### Opdracht
Zet de tekst over aerofagie voort, te beginnen na de laatste zin.

### Gekozen fragment
________________
Aerofagie is geen ernstige ziekte, maar eerder een goedaardig probleem dat in het dagelijks leven wel storend kan zijn. Hoe raakt u ervan af en wat kunt u doen om te voorkomen dat u achteraf opnieuw last krijgt van aerofagie?


*Maatregelen tegen aerofagie:* 

*** Vermijd koolzuurhoudende dranken, in het bijzonder wanneer ze suiker bevatten, zoals heel wat frisdranken. Drink eerder plat water, maar dan wel liefst niet tijdens de maaltijden.

*** Vermijd ook kauwgom, dat u onnodig lucht doet slikken en dat een overproductie van speeksel veroorzaakt.

*** Spreek niet terwijl u eet en kauw met de mond dicht. Op deze manier slikt u geen lucht in. 

*** Eet en drink traag. Doe de moeite om tijdens de maaltijden aan tafel te gaan zitten. Neem ook de tijd om te gaan zitten wanneer u overdag een glas water drinkt. Eet geen broodje op straat en ook niet voor de computer, aangezien mensen in die omstandigheden meestal geen tijd nemen om te kauwen.
________________
### Opgeslagen gegevens
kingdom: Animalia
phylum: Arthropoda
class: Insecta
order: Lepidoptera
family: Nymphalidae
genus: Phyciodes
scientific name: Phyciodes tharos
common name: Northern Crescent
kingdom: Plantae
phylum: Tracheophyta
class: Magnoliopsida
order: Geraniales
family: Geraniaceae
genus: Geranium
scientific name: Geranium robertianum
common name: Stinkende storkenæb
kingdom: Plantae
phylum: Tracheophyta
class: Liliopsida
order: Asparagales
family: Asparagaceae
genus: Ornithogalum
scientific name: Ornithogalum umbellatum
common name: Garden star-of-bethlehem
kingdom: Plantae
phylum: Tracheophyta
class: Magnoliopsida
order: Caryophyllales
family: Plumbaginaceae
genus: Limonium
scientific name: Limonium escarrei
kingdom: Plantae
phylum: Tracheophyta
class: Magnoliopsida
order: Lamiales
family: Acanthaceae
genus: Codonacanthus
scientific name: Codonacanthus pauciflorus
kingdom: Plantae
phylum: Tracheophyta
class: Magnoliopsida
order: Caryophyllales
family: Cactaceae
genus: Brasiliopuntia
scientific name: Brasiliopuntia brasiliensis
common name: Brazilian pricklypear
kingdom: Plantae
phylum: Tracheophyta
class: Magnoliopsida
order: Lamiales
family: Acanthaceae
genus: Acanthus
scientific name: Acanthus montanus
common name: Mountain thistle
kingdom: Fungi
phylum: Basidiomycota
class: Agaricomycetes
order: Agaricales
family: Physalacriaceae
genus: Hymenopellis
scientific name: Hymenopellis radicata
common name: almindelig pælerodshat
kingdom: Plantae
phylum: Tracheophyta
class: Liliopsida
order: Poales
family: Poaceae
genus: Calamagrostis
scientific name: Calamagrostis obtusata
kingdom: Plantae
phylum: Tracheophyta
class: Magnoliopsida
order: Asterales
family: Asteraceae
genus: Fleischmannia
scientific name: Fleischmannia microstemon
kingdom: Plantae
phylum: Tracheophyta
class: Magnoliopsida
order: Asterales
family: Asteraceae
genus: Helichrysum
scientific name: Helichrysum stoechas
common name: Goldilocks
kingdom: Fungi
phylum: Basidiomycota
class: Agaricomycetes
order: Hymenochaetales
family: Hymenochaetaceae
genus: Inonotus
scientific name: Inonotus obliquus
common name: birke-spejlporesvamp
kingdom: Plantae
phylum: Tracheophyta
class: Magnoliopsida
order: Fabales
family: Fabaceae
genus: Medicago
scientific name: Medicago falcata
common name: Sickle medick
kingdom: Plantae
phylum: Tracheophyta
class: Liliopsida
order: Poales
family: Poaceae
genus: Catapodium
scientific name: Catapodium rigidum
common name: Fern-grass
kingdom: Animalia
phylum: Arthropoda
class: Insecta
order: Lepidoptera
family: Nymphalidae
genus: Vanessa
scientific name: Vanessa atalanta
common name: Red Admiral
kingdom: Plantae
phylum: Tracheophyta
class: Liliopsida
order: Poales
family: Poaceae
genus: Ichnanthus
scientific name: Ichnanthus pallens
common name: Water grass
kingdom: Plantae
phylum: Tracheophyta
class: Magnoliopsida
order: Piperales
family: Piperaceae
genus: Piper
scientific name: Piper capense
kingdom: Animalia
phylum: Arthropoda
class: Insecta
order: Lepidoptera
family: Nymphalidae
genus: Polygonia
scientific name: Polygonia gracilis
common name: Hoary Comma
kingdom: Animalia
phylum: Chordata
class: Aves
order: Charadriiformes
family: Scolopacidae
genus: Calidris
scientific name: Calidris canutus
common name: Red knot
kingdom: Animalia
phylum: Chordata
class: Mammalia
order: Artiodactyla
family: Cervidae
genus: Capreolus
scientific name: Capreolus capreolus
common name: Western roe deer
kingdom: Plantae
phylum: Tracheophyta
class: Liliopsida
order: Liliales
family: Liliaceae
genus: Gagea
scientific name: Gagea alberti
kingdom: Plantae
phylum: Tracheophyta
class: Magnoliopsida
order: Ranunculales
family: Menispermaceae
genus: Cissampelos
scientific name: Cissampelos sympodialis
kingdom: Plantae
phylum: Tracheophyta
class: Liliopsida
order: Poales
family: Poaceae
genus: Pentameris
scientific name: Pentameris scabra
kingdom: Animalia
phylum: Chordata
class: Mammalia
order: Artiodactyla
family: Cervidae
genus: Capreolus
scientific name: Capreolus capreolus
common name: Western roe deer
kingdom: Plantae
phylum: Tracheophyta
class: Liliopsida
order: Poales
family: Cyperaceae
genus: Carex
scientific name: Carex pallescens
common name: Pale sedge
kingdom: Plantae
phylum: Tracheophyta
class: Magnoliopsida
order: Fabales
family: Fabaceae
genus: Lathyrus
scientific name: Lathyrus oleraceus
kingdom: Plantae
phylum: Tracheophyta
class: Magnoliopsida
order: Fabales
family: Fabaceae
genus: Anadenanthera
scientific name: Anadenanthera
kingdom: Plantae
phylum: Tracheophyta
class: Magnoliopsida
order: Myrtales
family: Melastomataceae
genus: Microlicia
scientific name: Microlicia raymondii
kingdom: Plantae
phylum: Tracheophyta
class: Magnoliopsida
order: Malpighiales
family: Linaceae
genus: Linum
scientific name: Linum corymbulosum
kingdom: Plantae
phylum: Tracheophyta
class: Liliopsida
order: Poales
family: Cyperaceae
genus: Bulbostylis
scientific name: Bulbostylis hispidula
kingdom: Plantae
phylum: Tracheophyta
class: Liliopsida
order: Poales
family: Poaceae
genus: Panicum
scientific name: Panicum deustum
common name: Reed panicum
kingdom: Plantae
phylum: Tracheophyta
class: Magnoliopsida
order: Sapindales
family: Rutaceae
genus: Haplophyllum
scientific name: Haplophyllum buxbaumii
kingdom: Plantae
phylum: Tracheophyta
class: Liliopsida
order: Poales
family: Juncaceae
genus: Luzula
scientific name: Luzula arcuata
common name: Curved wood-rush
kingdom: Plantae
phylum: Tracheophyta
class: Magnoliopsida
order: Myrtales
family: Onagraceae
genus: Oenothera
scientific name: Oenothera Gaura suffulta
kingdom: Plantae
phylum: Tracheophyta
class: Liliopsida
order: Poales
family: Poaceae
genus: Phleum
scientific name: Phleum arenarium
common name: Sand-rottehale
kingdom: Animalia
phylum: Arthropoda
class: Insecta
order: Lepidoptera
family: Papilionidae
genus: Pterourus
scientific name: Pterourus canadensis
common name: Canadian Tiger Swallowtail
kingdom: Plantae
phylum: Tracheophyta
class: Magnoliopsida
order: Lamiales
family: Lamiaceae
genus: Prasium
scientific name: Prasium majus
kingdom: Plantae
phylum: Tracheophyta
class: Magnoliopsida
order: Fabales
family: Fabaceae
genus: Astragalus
________________
### Verwacht antwoord
*** Voedingsmiddelen moet u steeds goed kauwen. Bijkomend voordeel: goed kauwen verhoogt het verzadigingsgevoel. 

*** Gebruik minder koolhydraten zoals brood, pasta, aardappelen...

*** Zorg voor een evenwichtige voeding: gebruik niet te veel vetten of suiker, maar zorg wel voor afwisseling. 

*** Vermijd stresssituaties door de oorzaken ervan aan te pakken (familiale, professionele, sociale... oorzaken).

*** Neem maatregelen tegen angst en nervositeit. Doe indien nodig wat relaxatieoefeningen. Ook yoga, ademhalingstechnieken (hartcoherentie), stretchen... zijn nuttig.

*** Doe aan sport. Fysieke activiteit is niet alleen ideaal tegen stress en angstgevoelens, maar ook bevorderlijk voor een evenwichtige voeding en om de eetlust te reguleren.

Uitzonderlijk kan aerofagie veroorzaakt worden door endometriose. Met deze zeldzame oorzaak moet toch rekening worden gehouden, vooral in geval van pijn in de onderbuik. Een arts raadplegen is dan aangewezen.

***Wordt u toch geconfronteerd met een aanval van aerofagie, ga dan enkele minuten rustig liggen en probeer te ontspannen.

(bron; e-gezondheid.be)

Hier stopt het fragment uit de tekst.